Junior desembarcou no Morumbi em 2016 depois de diversos problemas disciplinares no Grêmio. O lateral-esquerdo já tinha fama de bom de bola, tanto que ganhava salário de R$ 40 mil por mês antes mesmo de integrar o elenco profissional. Mas ele queimou seu filme e acabou “descoberto” por Gustavo Vieira de Oliveira, então diretor-executivo de futebol do São Paulo.

O Grêmio topou emprestá-lo de graça para o time sub-20 do São Paulo, com preço da compra fixado. Junior também precisou ceder para recomeçar sua carreira: o novo salário, na capital paulista, foi reduzido para R$ 15 mil mensais.

O comportamento do gaúcho mudou radicalmente em Cotia e ele acabou promovido ao time principal em dezembro, com direito a um novo contrato – até dezembro de 2019 – e salário superior ao dos tempos de Grêmio.

Desde que passou a trabalhar com Rogério Ceni, em janeiro, Junior não deu qualquer problema fora dos campos e virou solução com a bola nos pés. Tanto que já é titular absoluto depois de algumas partidas de revezamento com Buffarini na lateral esquerda no início da temporada.

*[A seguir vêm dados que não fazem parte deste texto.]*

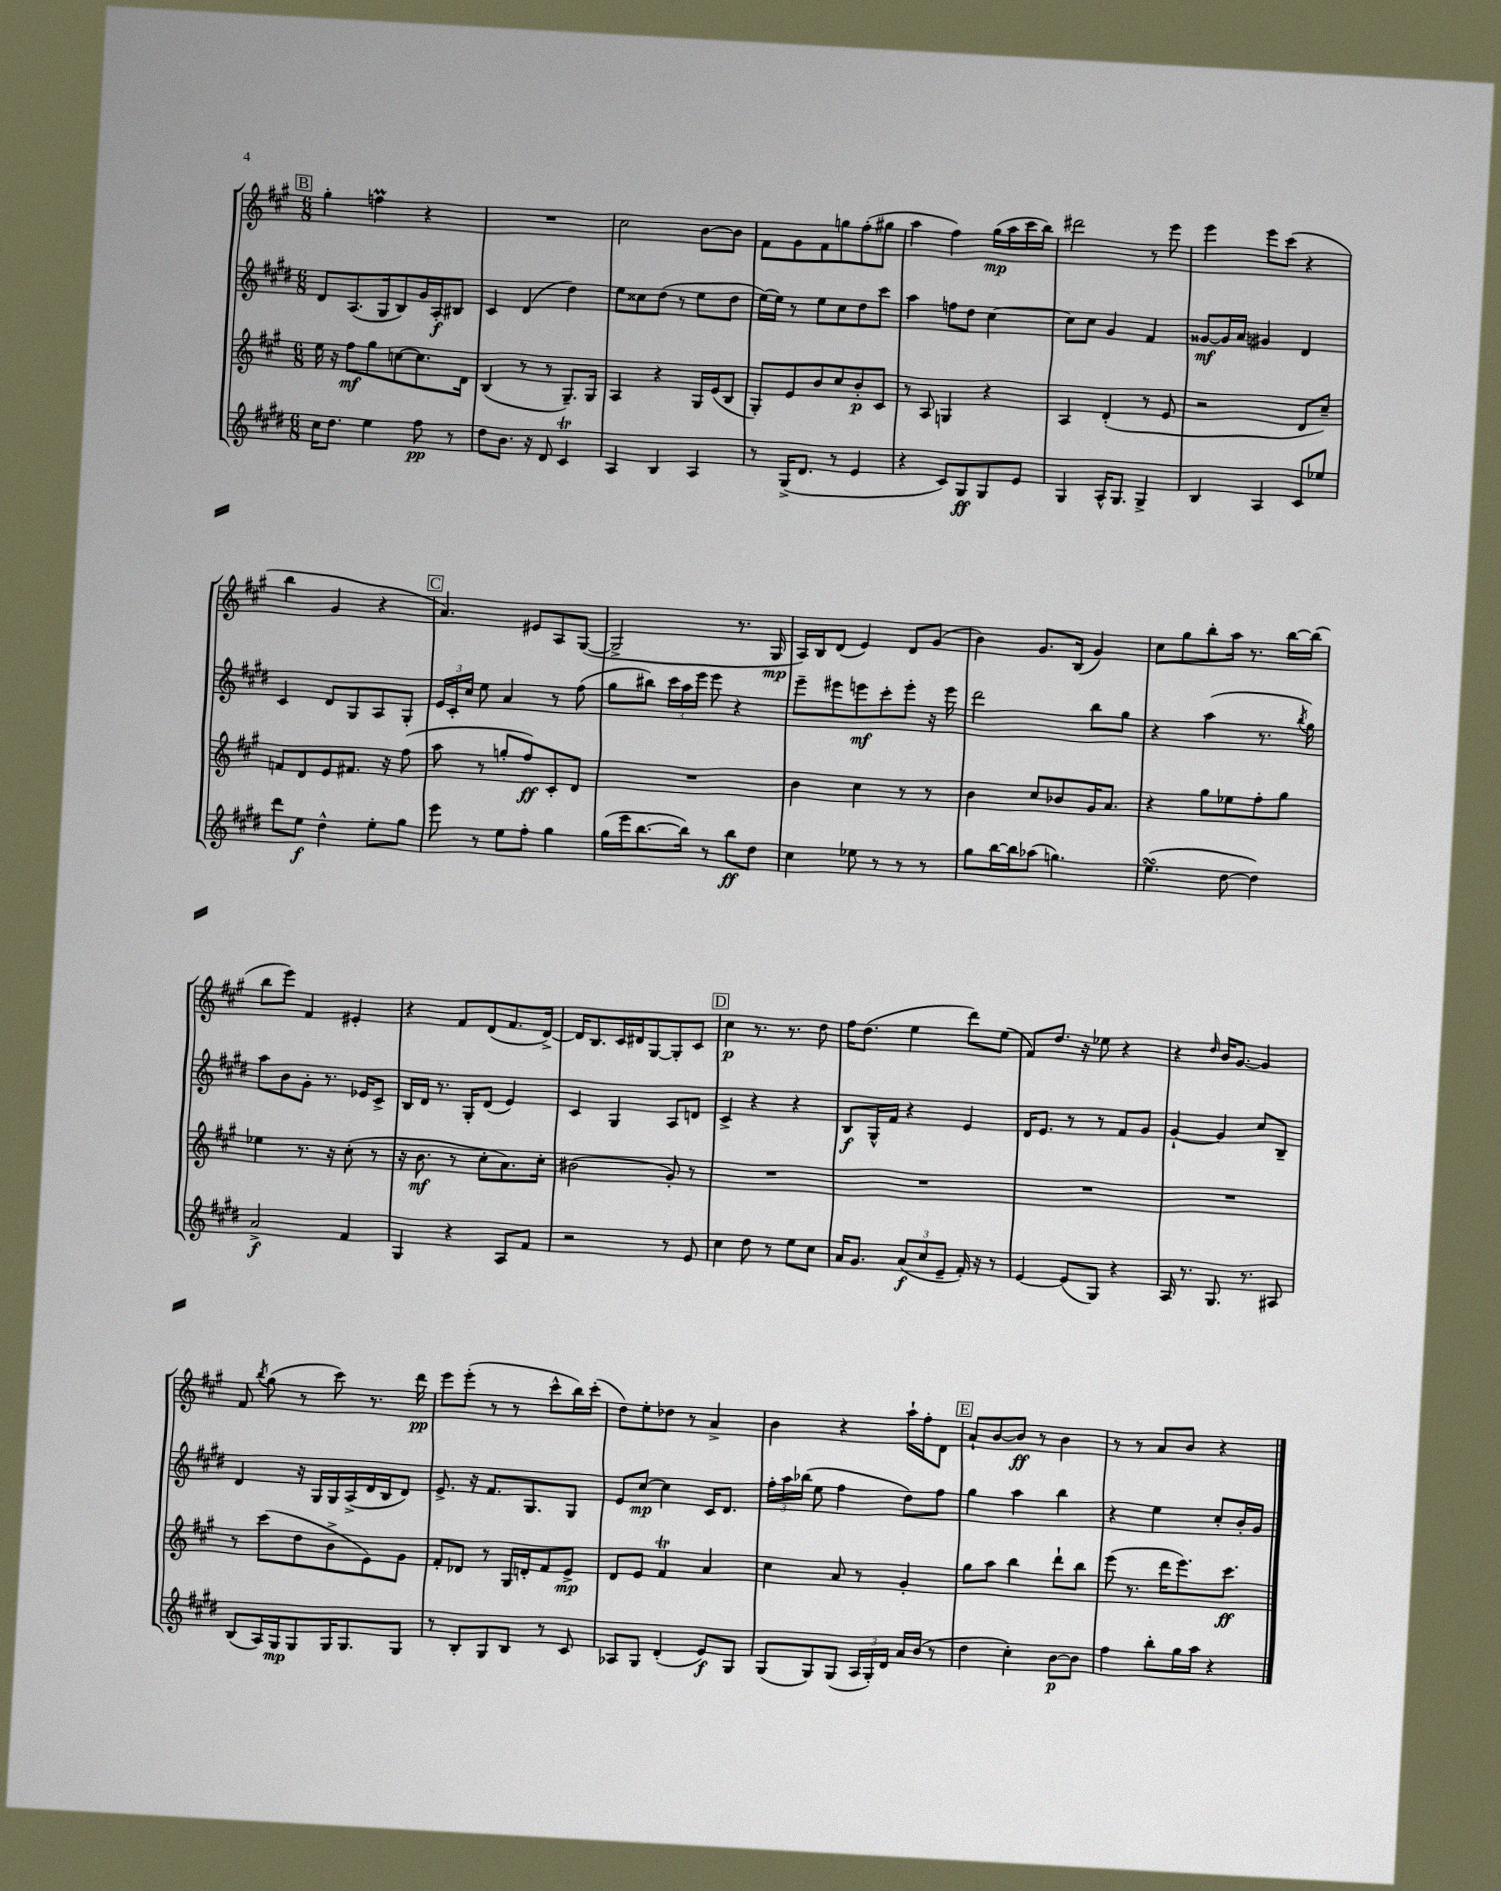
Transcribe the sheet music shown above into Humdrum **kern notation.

**kern	**kern	**kern	**kern
*staff4	*staff3	*staff2	*staff1
*clefG2	*clefG2	*clefG2	*clefG2
*k[f#c#g#d#]	*k[f#c#g#]	*k[f#c#g#d#]	*k[f#c#g#]
*M6/8	*M6/8	*M6/8	*M6/8
16cc#	16ee	8d#	4gg#'
8.dd#	16r	.	.
.	8ff#	(8.A	.
4ee	8gg#	.	4ff
.	.	16G#	.
.	[8cc	8B)	.
8ff#	8.cc]	16g#	4r
.	.	16A'	.
8r	.	8B#	.
.	16d	.	.
=	=	=	=
8dd#	(4B	4c#	2.r
8.b	.	.	.
.	8r	(4d#	.
16r	.	.	.
8d#	8r	.	.
4c#	8.G#~)	4dd#)	.
.	16G#	.	.
=	=	=	=
4A	4A	8ee	2cc#
.	.	8cc##	.
4B	4r	(8dd#	.
.	.	8r	.
4A	16G#	8ee	[8b
.	(16e	.	.
.	8B	8dd#	8b]
=	=	=	=
8r	8G#')	[16ee)	8f#
.	.	16ee]	.
(16G#^	8e	8r	8g#
8.d#	.	.	.
.	8b	8ee	8f#
8r	8cc#	8cc#	8gg
4e	8b'	8dd#	(8ff#'
.	8c#	8ccc#	8gg#
=	=	=	=
4r	8r	4aa	4aa
.	8A	.	.
8c#)	4G	8ff	4ff#)
8G#	.	8dd#	.
8G#	4r	[4cc#	(16gg#
.	.	.	16aa
8e	.	.	16ccc#
.	.	.	16bb)
=	=	=	=
4G#	4A	8cc#]	2ddd#
.	.	8cc#	.
16A^^	(4d'	4g#	.
8.G#	.	.	.
4G#^	8r	4f#	8r
.	8e	.	8eee
=	=	=	=
4B	2r	[8g##	4eee
.	.	16g##]	.
.	.	16a	.
4A	.	4g#	8eee
.	.	.	(8ccc#
8c#	8d	4d#	4r
8ee-	8cc#~)	.	.
=	=	=	=
8ddd#	8f	4c#	4bb
8ee	8d	.	.
4dd#^^	8e	8d#	4g#
.	8.f#	8G#	.
8ee'	.	8A	4r
.	16r	.	.
8gg#	(8ff#	8G#'	.
=	=	=	=
8eee	8aa	24e	4.a)
.	.	24c#'	.
.	.	24cc#	.
8r	8r	8ee	.
8ee	8gg'	4a	.
8ff#'	8ff#)	.	8e#
4gg#	8c#'	8r	8A
.	8d	(8ff#	([8G#
=	=	=	=
(16gg#	2.r	8gg#	2G#^]
16eee	.	.	.
[8.bb	.	8bb#)	.
.	.	24ccc#	.
.	.	24aa	.
16bb])	.	.	.
.	.	24eee	.
8r	.	8eee	.
8bb	.	4r	8.r
8dd#	.	.	.
.	.	.	16G#
=	=	=	=
4cc#	4b	8eee~	16A)
.	.	.	16B
.	.	8eee#	(8d
8ee-	4cc#	8eee	4e)
8r	.	8ccc#'	.
8r	8r	8eee'	8d
8r	8r	16r	(8g#
.	.	16eee	.
=	=	=	=
8gg#	4b	2ddd#	4b)
[16bb	.	.	.
16bb]	.	.	.
(8aa-	8cc#	.	8.g#
4.gg)	8b-	.	.
.	.	.	(16B
.	16g#	8bb	4g#)
.	8.a	.	.
.	.	8gg#	.
=	=	=	=
(4.ee	4r	4r	8cc#
.	.	.	8gg#
.	8gg#	(4aa	8bb'
[8dd#	8ee-	.	16aa
.	.	.	8.r
4dd#])	8ff#'	8.r	.
.	8gg#	.	[16bb
.	.	8qbb	.
.	.	16gg#)	(16bb]
=	=	=	=
2a^	4ee-	8aa	8bb
.	.	8b	8eee)
.	8.r	8g#'	4f#
.	.	8.r	.
.	16r	.	.
4f#	(8cc#'	.	4e#'
.	.	16e-	.
.	8r	8c#^	.
=	=	=	=
4G#	16r	16B	4r
.	8.b	16d#	.
.	.	8.r	.
4r	8r	.	8f#
.	.	16G#'	.
.	8cc#'	(8d#	(8d
8A	8.a)	4e)	8.f#
8f#	.	.	.
.	16cc#'	.	[16d^)
=	=	=	=
2r	(2b#	4c#	16d]
.	.	.	8.B
.	.	4G#	16c#
.	.	.	16d#
.	.	.	[8G#
8r	8g#')	8A	8G#']
8e	8r	8d	8c#
=	=	=	=
4cc#	2.r	4c#^	4cc#
8dd#	.	4r	8.r
8r	.	.	.
.	.	.	8.r
8ee	.	4r	.
8cc#	.	.	8dd
=	=	=	=
16a	2.r	8B	16ff#
8.g#	.	.	(8.dd
.	.	16G#^^	.
.	.	16f#	.
(12a	.	4r	4ee
12cc#	.	.	.
12e~	.	.	.
16f#')	.	4e	8ddd)
16r	.	.	.
8r	.	.	(8ee
=	=	=	=
[4e	2.r	16d#	8f#)
.	.	8.e	.
.	.	.	8.dd
(8e]	.	8r	.
.	.	.	16r
8G#)	.	8r	8ee-
4r	.	8f#	4r
.	.	8g#	.
=	=	=	=
16A	2.r	[4g#`	4r
8.r	.	.	.
.	.	.	16qqdd
8.G#	.	4g#]	16b
.	.	.	[8.g#
8.r	.	.	.
.	.	8cc#	4g#]
8A#	.	8B~	.
=	=	=	=
(8B	8r	4d#	8f#
.	.	.	8qbb
16A)	(8ccc#	.	(8gg#
16G#	.	.	.
8G#	8dd	16r	8r
.	.	16G#	.
16G#	8b^	16G#	8ccc#)
8.G#	.	(16A^	.
.	8e)	16d#	8.r
.	.	16B	.
8G#	8g#	8d#)	.
.	.	.	16ddd
=	=	=	=
8r	8f#'	8.e^	8eee
8B'	8d-	.	(8eee'
.	.	16r	.
8G#	8r	8.f#	8r
8B	16G#	.	8r
.	16d'	8.G#	.
8r	8f#	.	8ccc#^^
8c#	8e^	8G#	16bb)
.	.	.	(16ccc#'
=	=	=	=
8A-	8d	8e	8dd)
8G#	8e	[8cc#	8ee'
(4d#'	4f#	4cc#]	8dd-
.	.	.	8r
8e)	4a	16c#	4a^
.	.	8.d#	.
8G#	.	.	.
=	=	=	=
(8G#	4cc#	24ff#'	4b
.	.	24aa	.
.	.	(24bb-	.
8G#)	.	8ee	.
(8G#	8a	4ff#	4r
24A	8r	.	.
24G#')	.	.	.
24d#	.	.	.
16a	4g#'	8dd#)	16aa`
(16b	.	.	16ff#'
8r	.	8ff#	8d
=	=	=	=
4dd#	8gg#	4gg#	8a`
.	8aa	.	[8b
4cc#')	4bb	4aa	8b]
.	.	.	8r
[8b	8ddd`	4bb	4b
8b]	8bb	.	.
=	=	=	=
4ff#	(8eee	4r	8r
.	8.r	.	8r
8bb'	.	4ee	8a
.	16ddd	.	.
16gg#	8.eee)	.	8b
16aa	.	.	.
4r	.	8cc#'	4r
.	8.ccc#	.	.
.	.	16b'	.
.	.	16g#	.
==	==	==	==
*-	*-	*-	*-
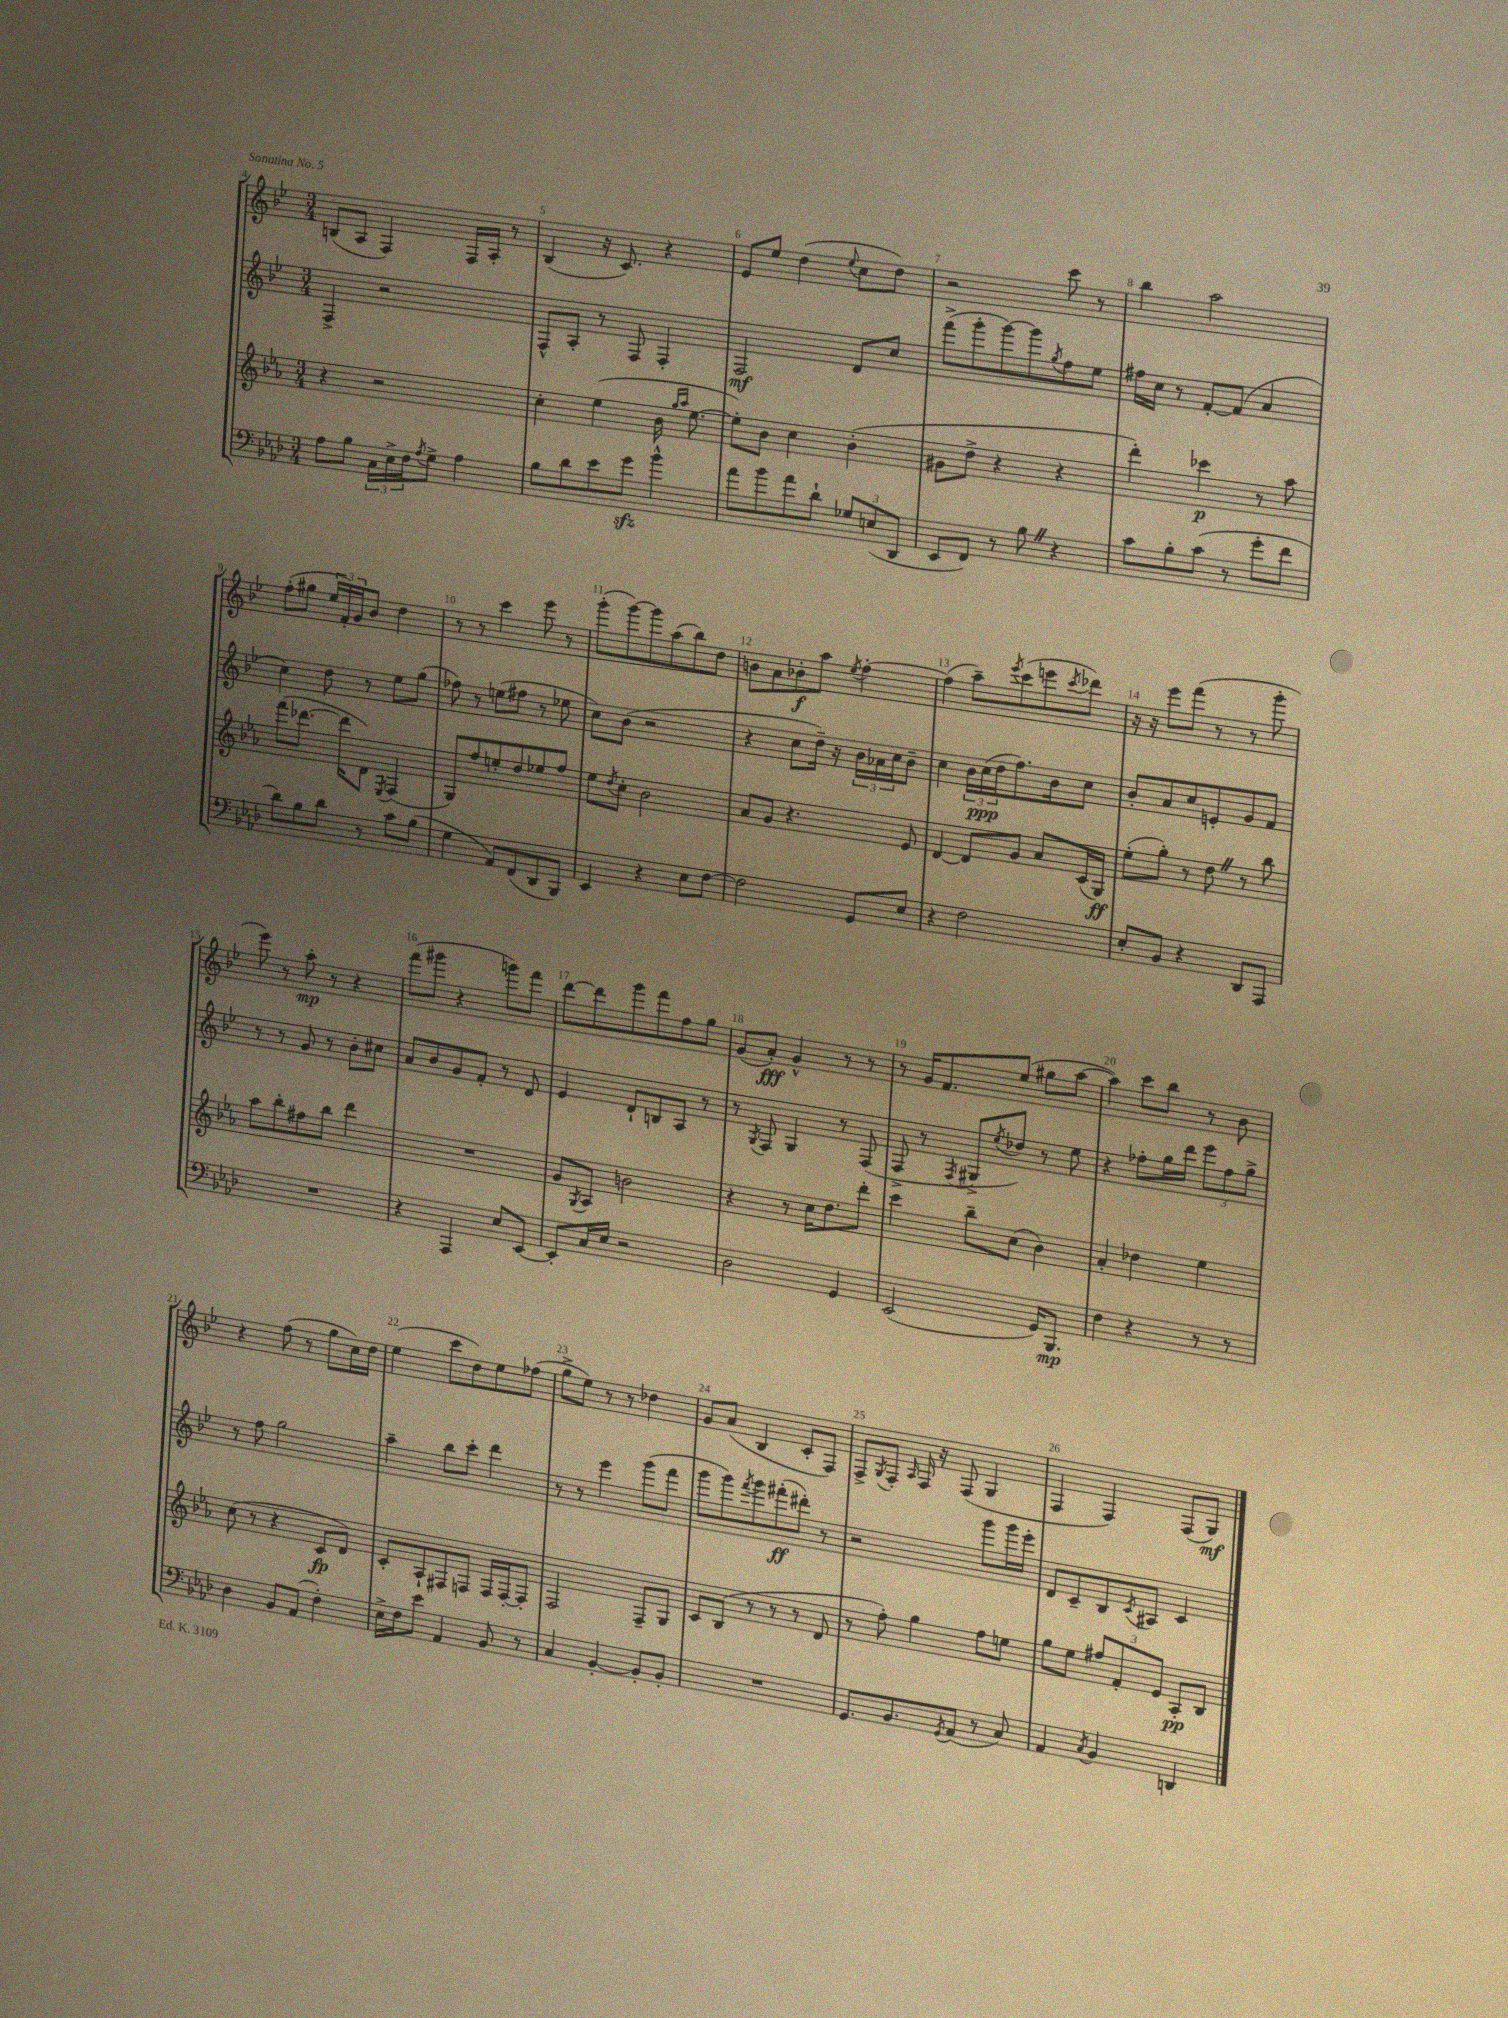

A confiança da diretoria em Junior é tamanha que o clube desistiu das conversas com Maxwell, iniciadas em julho do ano passado. O jogador do PSG, cujo contrato termina na metade da temporada, havia sinalizado com o acerto, mas o presidente Leco recuou por temer que sua contratação atrapalhe o crescimento de Junior.